XG Boost can be used to forecast traffic patterns, optimize traffic signal timings, and even predict congestion or accidents. Civil engineers can utilize these predictions to plan better transportation systems. XG Boost can be used to model and predict the environmental impact of construction projects, aiding in decision-making and regulatory compliance9. XG Boost can help analyze soil properties and geological data for construction site suitability and stability assessments. It can predict factors like soil settlement, groundwater levels, or landslides, which are crucial for safe construction. XG Boost can assist in estimating project costs by analyzing historical data, construction methods, and market conditions. Accurate cost estimates are vital for project planning and budgeting.

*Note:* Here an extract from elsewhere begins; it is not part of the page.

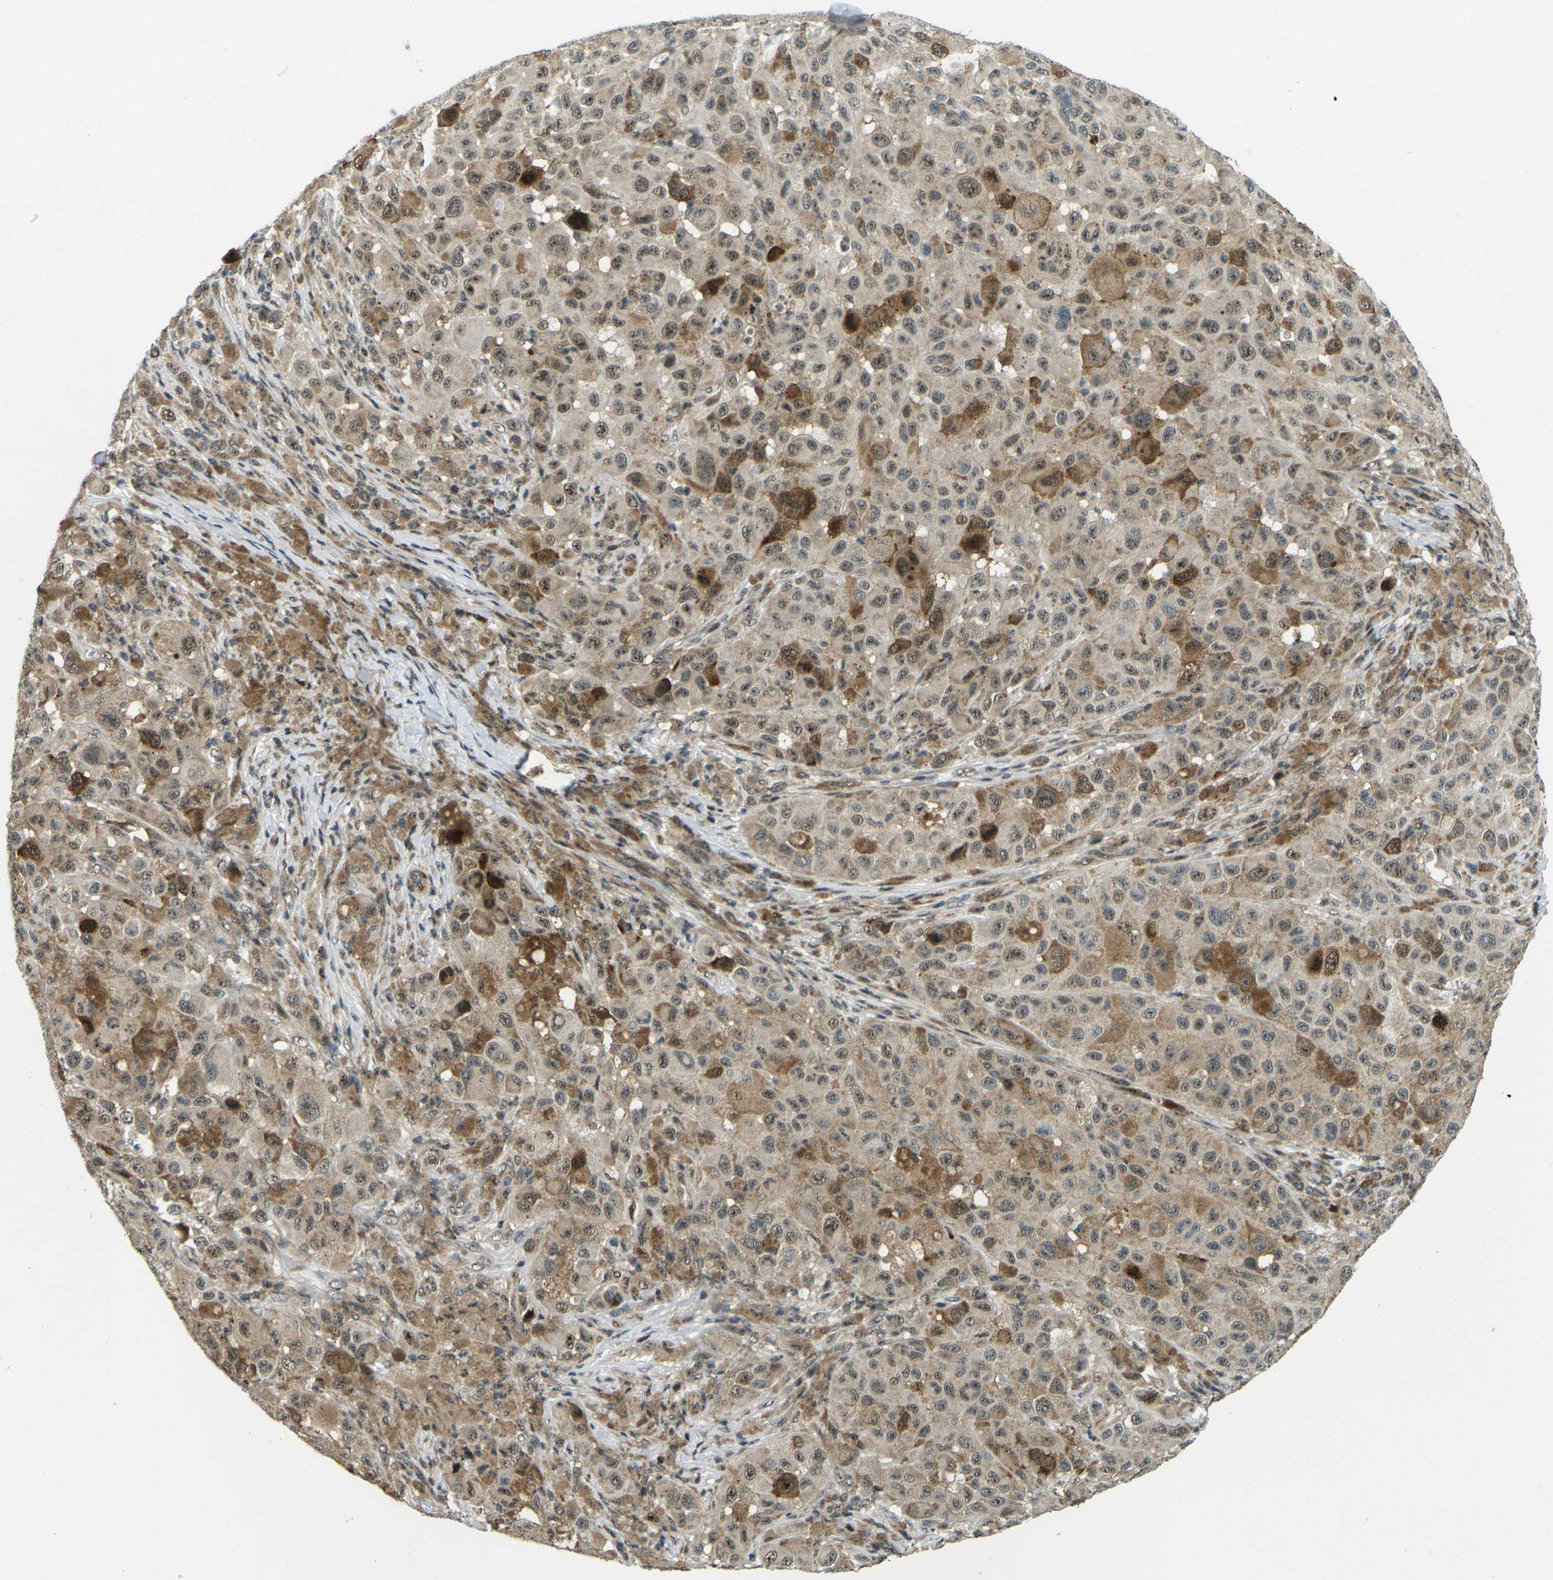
{"staining": {"intensity": "moderate", "quantity": ">75%", "location": "cytoplasmic/membranous,nuclear"}, "tissue": "melanoma", "cell_type": "Tumor cells", "image_type": "cancer", "snomed": [{"axis": "morphology", "description": "Malignant melanoma, NOS"}, {"axis": "topography", "description": "Skin"}], "caption": "Protein staining by immunohistochemistry (IHC) exhibits moderate cytoplasmic/membranous and nuclear staining in approximately >75% of tumor cells in malignant melanoma. Nuclei are stained in blue.", "gene": "UBE2S", "patient": {"sex": "male", "age": 96}}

Applying machine learning in civil engineering requires domain knowledge and high-quality data. Ensuring the data used in XG Boost models is accurate and representative is critical. Model interpretability is important, especially in engineering fields, to understand why certain predictions are made. XG Boost is a versatile machine learning algorithm that can be applied to various aspects of civil engineering, from predictive maintenance to environmental impact assessment and traffic management. It has the potential to enhance decision-making, improve safety, and optimize infrastructure projects in this field, if domain expertise and high-quality data are applied appropriately10.

Data collection

The study of past research led to the collection of data on the CS of BFRC. It should be noted that numerous tests were conducted to figure out the database's veracity11,12,13,14,15,16,17,18,19,20,21,22,23,24,25,26,27,28,29,30,31,32,33,34,35

The study of past research led to the collection of data on the CS of BFRC. This produced 153 datasets for CS (CS) and 127 datasets for TS (TS), which were used to create the corresponding empirical models. The training, validation, and testing sets of the database were randomly chosen for this investigation. The model was trained using the training data, and the validation data was used to confirm the model's generalizability. Throughout the testing process, many expressions were assessed on the collected data.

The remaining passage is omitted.